Exercise tasks
1) Answer these questions from the essay on Asian carp:
(a) What yearly value does the Dec. 3, 2009 excerpt put on the fishing industry?
(b) Which two species of giant Asian carp does the excerpt name?
(c) What nickname does the writer give the Asian Carp?
2) Please copy the essay on Asian carp from "As I've been" to "(Dec. 3, 2009)", swapping "newspaper articles" for "magazine stories".

---- Study text

Organized Labor Should Ratify Great Lakes Fisheries

As I've been poring over newspaper articles and other traditional news reports for the past several months regarding the Asian Carp invasion of the Great Lakes, I couldn't help but consider the similarities surrounding the potential effects the Asian imports might have on the Great Lakes fisheries and the effects over-advantaged imported goods have had on our national manufacturing industry over the past several decades.

Single Asian Carp found in Chicago-area fish kill
JG Excerpt: (Dec. 3, 2009)
Environmentalists fear that if the silver or bighead species of giant Asian carp reach the lakes they could starve out native fish species and devastate a $7 billion-a-year fishing industry.
Similarly, around thirty years ago, some economists feared that if Asian products and other cheap imported goods were brought into America, whether welcome or not, they could starve out good paying jobs and devastate the $400 billion-a-year American manufacturing industry. Most critics were shouted down as false alarmists and protectionists.

So, I thought about some of the high-handed rhetoric leveled against labor unions over the years and how those themes might relate to this latest threat on the Great Lakes.

Is the Great Lakes Fishery past its usefulness?

Should the government prevent competition from decimating the fishery?

Without government intervention, what effect will global free market fishery imports have on the Great Lakes?

Should Congress legislate "Free Fish Trade Agreements" to sell out Great Lakes fish to foreigners and treat the alien invaders as a commerce opportunity instead of a scourge?

Have Perch, Walleye and Bass priced themselves out of the market?

The black humor and sarcasm here could be endless. But there are plenty of hard truths as well.

The Great Lakes Watershed is probably the last of the late great American manufacturing industries. The lakes manufacture those chunky American Walleyes, Yellow Perch, Lake Trout and Bass just to name a few. Are the fish so underworked and overpaid that they can't compete for their own survival? Of course I realize the obvious inherent and competitive differences between species in nature and man-made products crafted by labor union workers, but at the same time I also see plenty of parallels.

By comparison, the Asian Carp is the "Toyota of the Sea." They are voracious eaters that can apparently out-compete our well-fed and stock-pensioned American fish. Heck, some of our prized domestics swimming the Great Lakes require extensive government welfare (stocking programs, strict fishing regulations, etc.) just to survive, they obviously must be free-loading Socialists. Yikes!

--------
---- Excerpted data

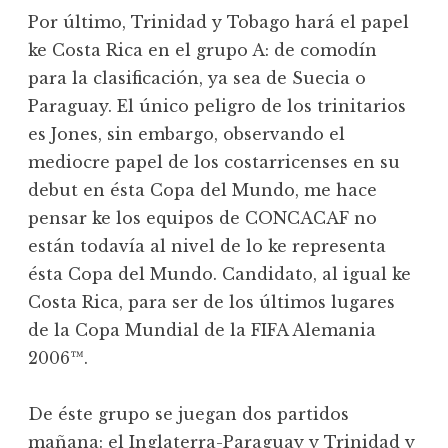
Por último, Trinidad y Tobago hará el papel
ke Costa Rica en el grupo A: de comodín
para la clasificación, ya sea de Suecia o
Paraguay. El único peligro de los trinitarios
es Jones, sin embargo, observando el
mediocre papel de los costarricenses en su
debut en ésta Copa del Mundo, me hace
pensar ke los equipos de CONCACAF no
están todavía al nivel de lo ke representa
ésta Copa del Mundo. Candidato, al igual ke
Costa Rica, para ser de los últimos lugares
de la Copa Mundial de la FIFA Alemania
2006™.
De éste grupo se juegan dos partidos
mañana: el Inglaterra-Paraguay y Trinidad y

--------

Answers by item number
1)
(a) $7 billion a year.
(b) Silver and bighead.
(c) The "Toyota of the Sea."

2)
As I've been poring over magazine stories and other traditional news reports for the past several months regarding the Asian Carp invasion of the Great Lakes, I couldn't help but consider the similarities surrounding the potential effects the Asian imports might have on the Great Lakes fisheries and the effects over-advantaged imported goods have had on our national manufacturing industry over the past several decades.

Single Asian Carp found in Chicago-area fish kill
JG Excerpt: (Dec. 3, 2009)